Ultra Precision Hybrid Laser-FIB Platform – Mr Chris Wright
The aim is to produce an integrated processing route which uses ultrafast lasers and focused ion beams to increase the throughput of ultra-precision manufacturing. The main focus of this body of work is to develop the ultrafast laser machining platform into a non-contact ultra-precision machine tool with inbuilt metrology for a closed loop machining. To further the integrated processing route a proof of concept for cross-platform processing will be carried out towards the end of the project.

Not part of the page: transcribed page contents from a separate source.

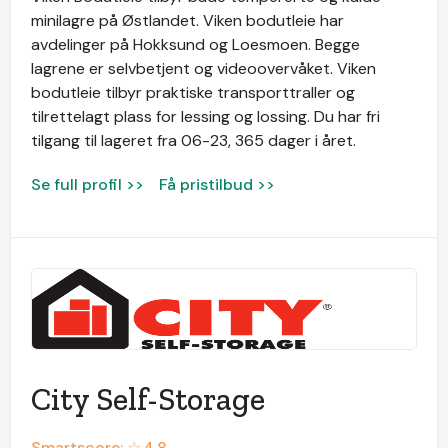
minilagre på Østlandet. Viken bodutleie har
avdelinger på Hokksund og Loesmoen. Begge
lagrene er selvbetjent og videoovervåket. Viken
bodutleie tilbyr praktiske transporttraller og
tilrettelagt plass for lessing og lossing. Du har fri
tilgang til lageret fra 06-23, 365 dager i året.
Se full profil >>
Få pristilbud >>
City Self-Storage
Smartscore: ☆
4.8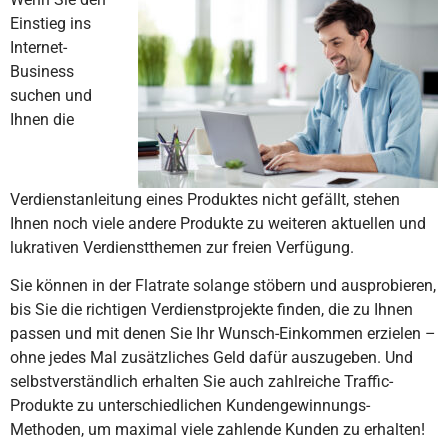
Einstieg ins
Internet-
Business
suchen und
Ihnen die
Verdienstanleitung eines Produktes nicht gefällt, stehen
Ihnen noch viele andere Produkte zu weiteren aktuellen und
lukrativen Verdienstthemen zur freien Verfügung.
Sie können in der Flatrate solange stöbern und ausprobieren,
bis Sie die richtigen Verdienstprojekte finden, die zu Ihnen
passen und mit denen Sie Ihr Wunsch-Einkommen erzielen –
ohne jedes Mal zusätzliches Geld dafür auszugeben. Und
selbstverständlich erhalten Sie auch zahlreiche Traffic-
Produkte zu unterschiedlichen Kundengewinnungs-
Methoden, um maximal viele zahlende Kunden zu erhalten!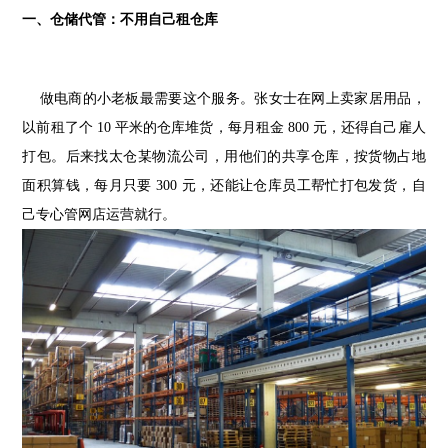
一、仓储代管：不用自己租仓库
做电商的小老板最需要这个服务。张女士在网上卖家居用品，
以前租了个 10 平米的仓库堆货，每月租金 800 元，还得自己雇人
打包。后来找太仓某物流公司，用他们的共享仓库，按货物占地
面积算钱，每月只要 300 元，还能让仓库员工帮忙打包发货，自
己专心管网店运营就行。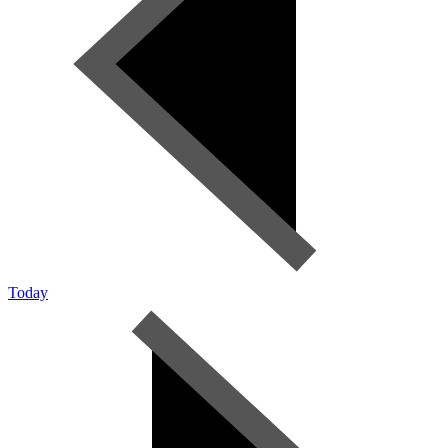
Today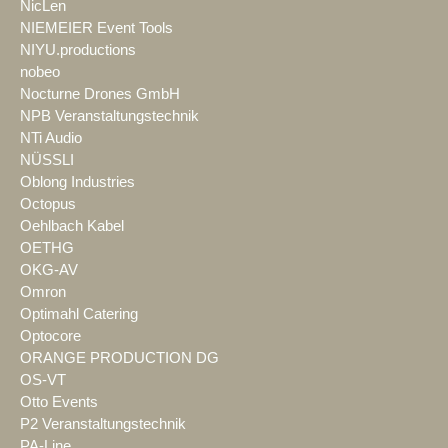
NicLen
NIEMEIER Event Tools
NIYU.productions
nobeo
Nocturne Drones GmbH
NPB Veranstaltungstechnik
NTi Audio
NÜSSLI
Oblong Industries
Octopus
Oehlbach Kabel
OETHG
OKG-AV
Omron
Optimahl Catering
Optocore
ORANGE PRODUCTION DG
OS-VT
Otto Events
P2 Veranstaltungstechnik
PA-Line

Combining these two technologies has the potential for three key advantages:
- Higher degree of flexibility compared to more established technologies
- Reduced production time for device prototyping, continuous customisation or low volume devices
- Laser processing has a significantly higher material removal rate than FIB milling which increases throughput for a large range in feature sizes from nm to mm
However, there are a number of issues with developing the proposed system:
- Nature of lasers is that they are inherently unstable which reduces the overall performance of the system
- Currently laser processed devices have to be removed from tool to be measured which makes reworking difficult
- Using the two platforms as an integrated machine tool hasn’t been carried out previously
- FIB milling hasn’t been used as a machine tool previously although this isn’t the primary focus
- Closed-loop milling of 3D features using ultrafast hasn’t been performed previously The different metrology systems need to be developed for different use cases
The current phase of development is determining the performance of the laser system and developing control strategies to stabilise the laser with respect to power, diameter and pointing stability to increase the accuracy of the ultrafast platform. This will lead into development of the inbuilt metrology systems for closed loop laser processing. Initially starting with 2D profiles moving on towards 2.5D manufacture finalising with a fully 3D system.
This research project is being undertaken at the University of Cambridge under the supervision of Prof Bill O’Neill.